Friedrich Hölderlin
Cet article est extrait de l'ouvrage Larousse « Dictionnaire mondial des littératures ».
Poète allemand (Lauffen 1770 – Tübingen 1843).
Issu d'une lignée de pasteurs luthériens, il était dès l'enfance destiné à embrasser la carrière pastorale. Après de fortes études classiques et théologiques au grand séminaire de Würtemberg, il perd la foi et se fait précepteur. En France éclate la Révolution, dont il espère qu'elle gagnera l'Allemagne. Il compte y participer à sa façon, en prêchant la religion nouvelle, qui sera la religion poétique. Le lyrisme ne touchant qu'un public restreint, il entreprend un roman lyrique par lettres, Hypérion ou l'Ermite de Grèce, d'abord publié en fragments dans la revue Italia en 1794, et destiné à populariser ses idées, ses visions d'avenir. Il va de préceptorat en préceptorat, en Thuringe d'abord, puis à Francfort, dans la famille du banquier Gontard. Là, il s'éprend de la femme du banquier, Susette : c'est elle qu'il chantera sous le nom de Diotima, la prêtresse qui, dans le Banquet de Platon, instruit Socrate du caractère divin de l'amour. C'est pendant cette période heureuse qu'il achève et publie la version définitive d'Hypérion (1797-1799) : le héros, Hypérion (du nom d'un Titan de la mythologie classique), est un jeune Grec, né vers 1750, qui veut libérer sa patrie du joug turc et y instaurer une communauté généreuse, ayant retrouvé le sens de la nature et du sacré, inspirée de ce que rêvait la Révolution française à ses débuts ; la femme aimée, Diotima, partage son enthousiasme. Hypérion prend part à des combats de partisans, est grièvement blessé à la bataille de Tchesmé (1770). À la suite de l'échec de ses aspirations et de la mort de Diotima, il se retire dans une île où il vit en ermite, au rythme des saisons, à la recherche d'une sagesse plus contemplative. La situation devenant intenable, dans la famille de Gontard, Hölderlin va s'installer chez son ami Isaac von Sinclair. Là, il travaille à un drame philosophique sur Empédocle, le philosophe grec qui s'est jeté dans le cratère de l'Etna : les circonstances ne permettront à aucune des trois versions qu'il en entreprend d'aboutir à une œuvre achevée.

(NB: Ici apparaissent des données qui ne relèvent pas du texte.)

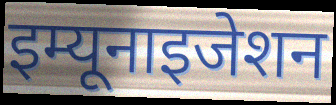
इम्यूनाइजेशन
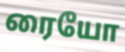
ரையோ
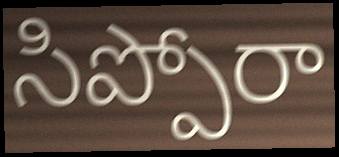
సిప్పోరా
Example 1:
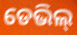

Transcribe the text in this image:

ଡେଭିଲ୍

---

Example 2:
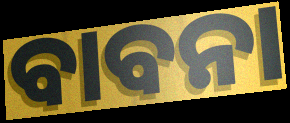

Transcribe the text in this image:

ବାବନା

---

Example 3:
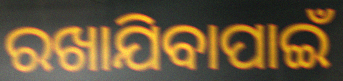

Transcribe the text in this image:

ରଖାଯିବାପାଇଁ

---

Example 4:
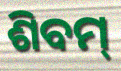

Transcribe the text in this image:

ଶିବମ୍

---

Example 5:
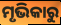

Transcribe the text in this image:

ମୃଭିକାରୁ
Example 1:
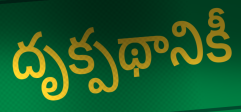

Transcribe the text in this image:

దృక్పథానికీ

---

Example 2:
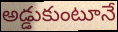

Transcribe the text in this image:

అడ్డుకుంటూనే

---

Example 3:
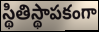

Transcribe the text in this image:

స్థితిస్థాపకంగా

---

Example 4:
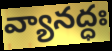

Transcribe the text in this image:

వ్యానద్ధః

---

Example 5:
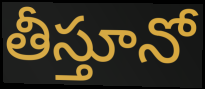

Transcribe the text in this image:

తీస్తూనో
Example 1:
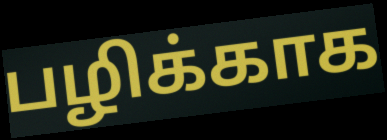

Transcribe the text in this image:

பழிக்காக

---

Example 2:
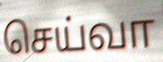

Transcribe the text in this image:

செய்வா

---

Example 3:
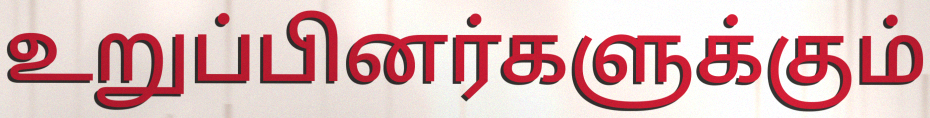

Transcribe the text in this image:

உறுப்பினர்களுக்கும்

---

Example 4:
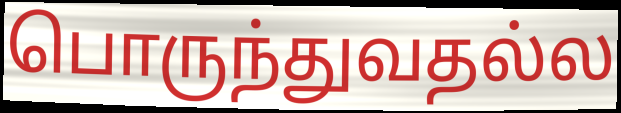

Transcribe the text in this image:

பொருந்துவதல்ல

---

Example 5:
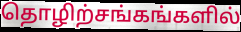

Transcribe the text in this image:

தொழிற்சங்கங்களில்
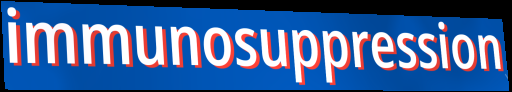
immunosuppression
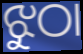
ଝୁଠା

Il devient de nouveau précepteur, en Suisse puis à Bordeaux (1802). De là, il revient à l'improviste pour apprendre la mort de Susette, qui n'a pas supporté la séparation. Éperdu de chagrin, il se retire du monde, ne veut plus voir personne et se voue entièrement à son œuvre lyrique. Sinclair l'accueille à Homburg une seconde fois ; mais il est impliqué dans une conspiration, Hölderlin étant dénoncé comme complice. On n'évite au poète d'être incarcéré à son tour qu'en le faisant passer pour malade mental et irresponsable. Sa mère le fait transférer de force dans une clinique où le traitement qu'on lui inflige achève de le briser. Il en sort pour prendre pension chez un menuisier, Zimmer, dont la famille l'accueille comme l'un des siens. Il y restera trente-six ans, jusqu'à sa mort, menant une existence d'ermite replié sur lui-même.
Outre le roman Hypérion, les ébauches du drame Empédocle, des traductions originales de Pindare et de Sophocle, Hölderlin laisse une œuvre lyrique monumentale. Se modelant dans sa jeunesse sur la mystique de Klopstock et l'idéalisme de Schiller, il consacre une série d'hymnes à la Liberté, à l'Harmonie, à la Beauté, à l'Amitié et à l'Amour. Puis il pratique l'ode classique à l'instar d'Alcée et d'Horace, en strophes de quatre vers à la métrique rigoureuse. Survient l'expérience de la passion vraie, divine et déchirante. Il retrouve le sens et la raison d'être du distique élégiaque. Après l'Archipel (1800), hymne en hexamètres, il inaugure dans une nouvelle série de grands hymnes, le Rhin, le Pain et le Vin, Patmos, un rythme libre imité de Pindare, dont se réclamèrent en France aussi bien les poètes de la Pléiade que Saint-John Perse. De Pindare il retrouve la densité, le sens du sacré, l'élan visionnaire, la puissance de l'image pour annoncer, en termes mystérieux, la venue d'un Christ nouveau, frère de Jésus, d'Héraclès et de Dionysos.